Currently the hottest amateur in the country, Stanford University freshman Rachel Heck took medalist honors at the May 3rd qualifier at Marin Country Club in Novato with an 8-under 136. Last August she was the stroke play medalist at the U.S. Women’s Amateur before being defeated in the Round of 16, and in 2017 was the youngest competitor in the field at the U.S. Women’s Open, finishing T-33.

Danielle Kang

SoCal-raised but born in San Francisco, Danielle Kang is making her 11th start in the U. S Women’s Open this week. Her best finish in the event is a solo 4th at Shoal Creek in 2018, but Kang is no stranger to the podium in USGA competition; she took back-to-back U.S. Women’s Amateur titles in 2010 and 2011.

Christina Kim

San José native Christina Kim has made 16 previous U.S. Women’s Open appearances, her highest finish being a T-8 in the 2010 event at Oakmont Country Club. She has one USGA championship title to her name—the 2001 U.S. Girls’ Junior. Kim has represented the United States on three Solheim Cup teams, and has racked up six Top-10 finishes in major championships, including a tie for third in the 2009 Women’s British Open.

Jaclyn LaHa (a)

Another Pleasanton native, Jaclyn LaHa, a 16-year-old rising high school junior, is the second-youngest competitor in the field of the 2021 U.S. Women’s Open. LaHa shot a 7-under 137, including a 5-under 67 in the afternoon round, at Marin Country Club in Novato to take the second and final qualifying spot from that event.

Lucy Li

Making her third U.S. Women’s Open appearance this week, 18-year-old Lucy Li, of Redwood Shores, played in her first in 2014 at Pinehurst Resort and Country Club. Li set a record for the youngest competitor in the history of the event at 11 years, 8 months, and 19 days, but shot a pair of 78s to miss the cut.

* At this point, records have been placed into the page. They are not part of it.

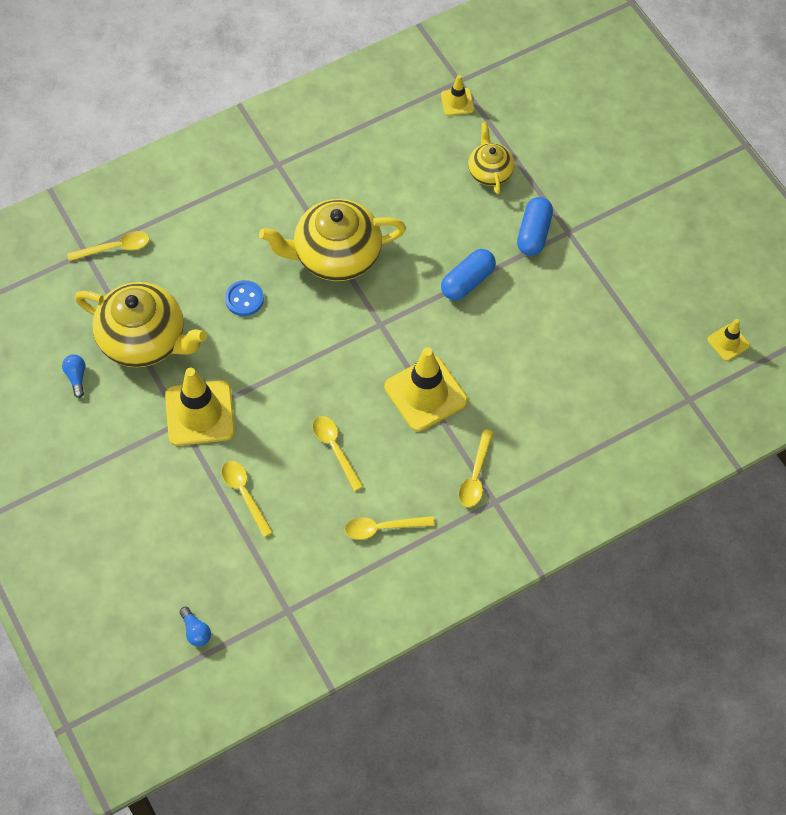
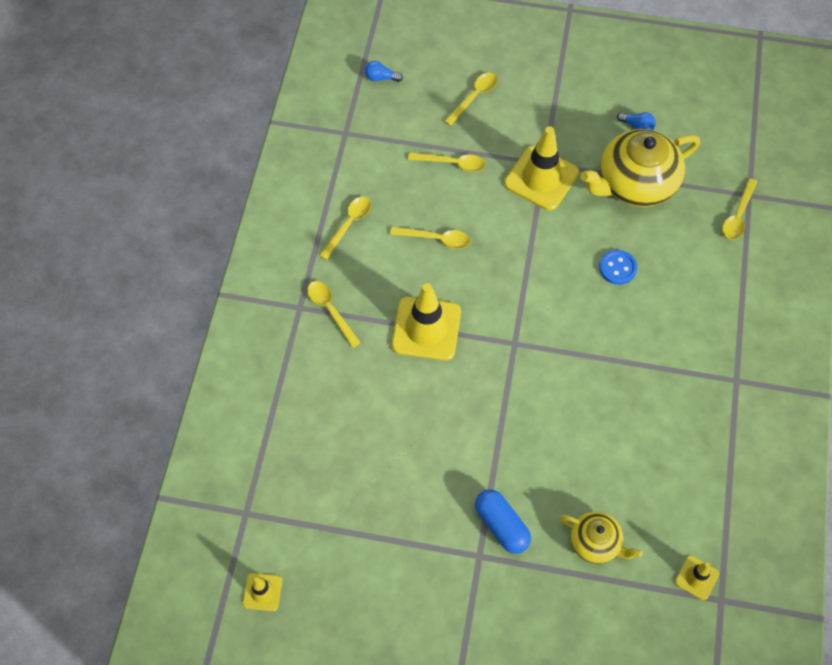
camera: 130 degrees right, 0 degrees up
yellow teapot [259,199,406,281] -> none
blue capsule [441,249,496,300] -> none
none -> yellow spoon [444,73,497,126]

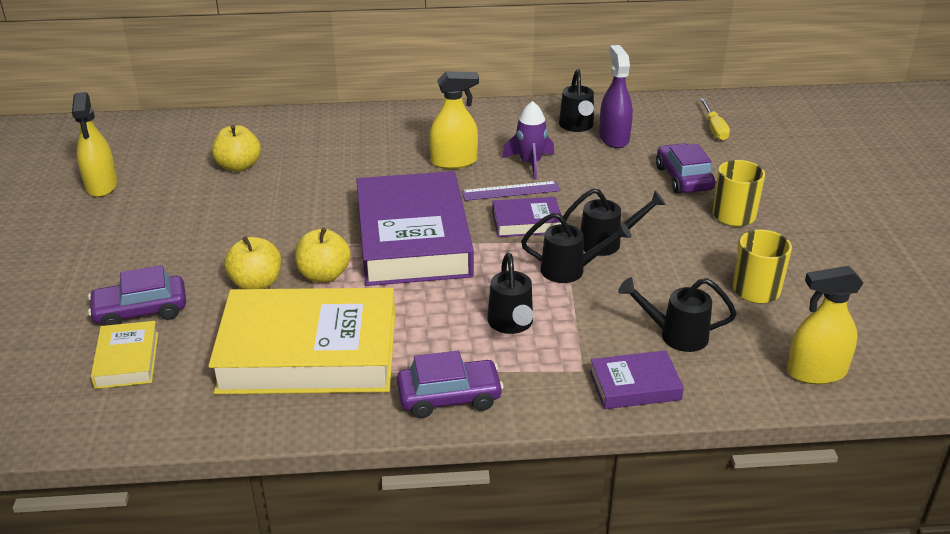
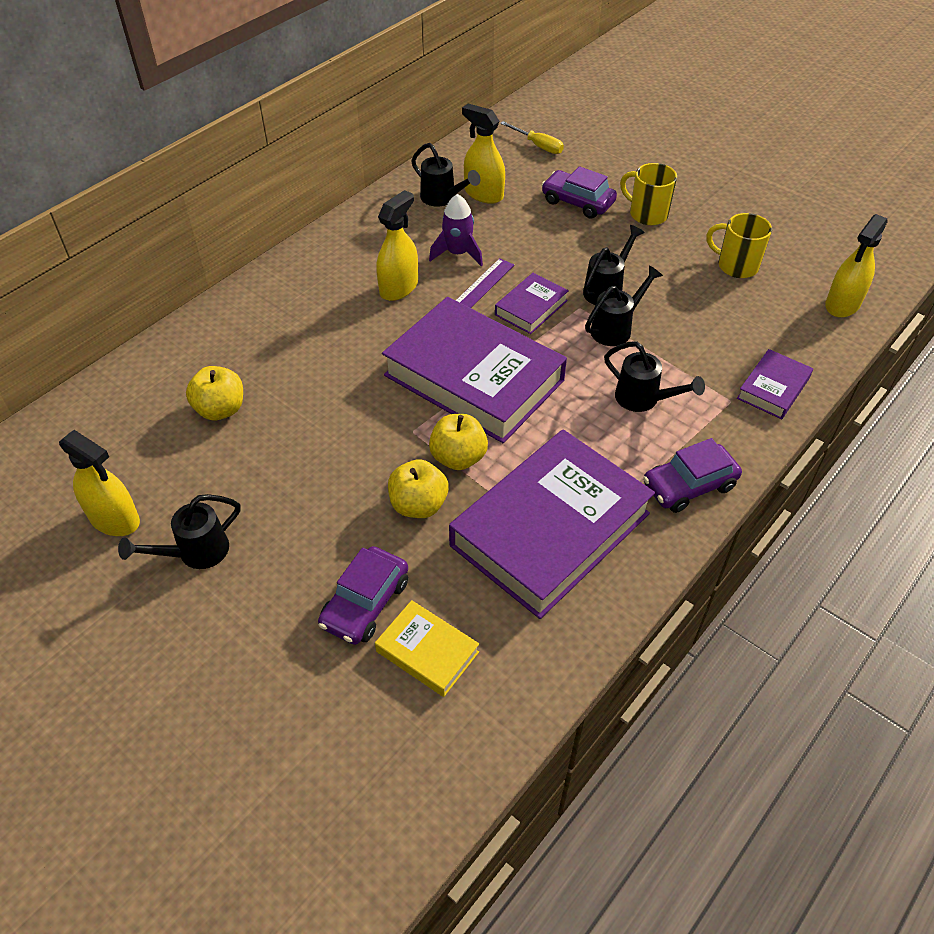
camera: 45 degrees left, 15 degrees up
yellow book [208,288,395,394] -> purple book [449,429,655,619]
purple car [397,351,504,418] -> purple car turned 150 degrees counterclockwise [643,438,742,513]
purple spray bottle [599,45,633,148] -> yellow spray bottle [462,103,505,204]
black watering can [618,277,737,352] -> black watering can moved to [118,494,240,569]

Other notable “youngest competitor” marks she has set include youngest match-play qualifier in U.S. Women’s Amateur Public Links history at 10 years, 8 months, 16 days in 2013, and youngest U.S. Women’s Amateur qualifier (10 years, 10 months, 4 days), also in 2013. Li played on the winning 2018 United States Curtis Cup team, and took medalist honors that same year in the U.S. Girls’ Junior and U.S. Women’s Amateur.

Yealimi Noh

Another native of the East Bay, Concord’s Yealimi Noh is making her second U.S. Women’s Open appearance. She contended for three rounds in last year’s late-season Open in December at Champions Club in Houston, Texas, but slipped to a tie for 40th after a final-round 80.

Noh is one of six Northern California natives to claim the U.S. Girls’ Junior title, at Poppy Hills in 2018, joining Pat Hurst (1986), Jamille José (1988), Dorothy Delasin (1996,) Lisa Ferrero (2000), and Christina Kim (2001) in that honor.

Kathleen Scavo

Benicia’s Kathleen Scavo joins the field for the 2021 U.S. Women’s Open on the strength of a medal-winning 1-over 143 in the April 26 qualifier at Half Moon Bay Golf Links.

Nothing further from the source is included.